Make Your Own Black Garlic

A garlic clove cut open to show 
    that the cloves inside are uniform black.

When you harvest your garlic this year, don’t rush the whole crop into curing—save some for the blackening chamber.

Black garlic—whole garlic heads slowly caramelized over several weeks—is an extreme example of cooking’s capacity to transform. While many Western cooks think of garlic as a pungent, savory ingredient, black garlic offers a seemingly impossible contrast from the same original clove: chewy and sweet, with notes of coffee, licorice or tamarind.

The difference between the two cloves is a matter of warm, moist heat, applied using a method typically attributed to the culinary traditions of Korea, where aging whole heads of garlic in warm earthen pots has been done for centuries.

In a contemporary kitchen, homemade black garlic is as simple as fresh garlic heads, wrapped tightly in foil or vacuum sealed, and kept at 140° for about a month. A rice cooker left on the “keep warm” setting does the trick; just remember to place a cookie cutter or other barrier between the heating element on the bottom and your garlic. Dehydrators are also a possibility if your thermostat goes high enough and the garlic is completely sealed to avoid drying out. VT Compost’s Karl Hammer has made black garlic by shoving garlic into the center of his huge, hot compost piles, which can be managed to maintain the temperature and humidity.

You can speed up the process by days or weeks by raising the temperature as high as 175°, although you’ll sacrifice sweetness and texture the faster you go.

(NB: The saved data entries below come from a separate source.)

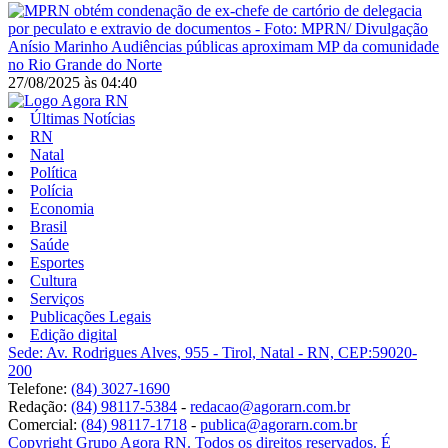
Anísio Marinho
Audiências públicas aproximam MP da comunidade
no Rio Grande do Norte
27/08/2025
às
04:40
Últimas Notícias
RN
Natal
Política
Polícia
Economia
Brasil
Saúde
Esportes
Cultura
Serviços
Publicações Legais
Edição digital
Sede: Av. Rodrigues Alves, 955 - Tirol, Natal - RN, CEP:59020-
200
Telefone:
(84) 3027-1690
Redação:
(84) 98117-5384
-
redacao@agorarn.com.br
Comercial:
(84) 98117-1718
-
publica@agorarn.com.br
Copyright Grupo Agora RN. Todos os direitos reservados. É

Varieties with fewer, larger cloves and milder flavor, like Music or Georgian Crystal, will give the best texture and deepest flavor, but any fresh garlic will work, and each variety will offer a slightly different profile.

Finished black garlic keeps at room temperature for several weeks in a sealed plastic bag, longer if refrigerated. The cloves are sweet enough to eat on their own, but try blending them into an aioli with mortar and pestle, or substituting them for fresh garlic in a salad dressing. Once you’re familiar with the flavor, you’ll find exciting uses for black garlic in a wide variety of dishes.

For further explanation of the process, the history, and novel applications of the blackening process to other vegetables, fruits, and even nuts, see The Noma Guide to Fermentation.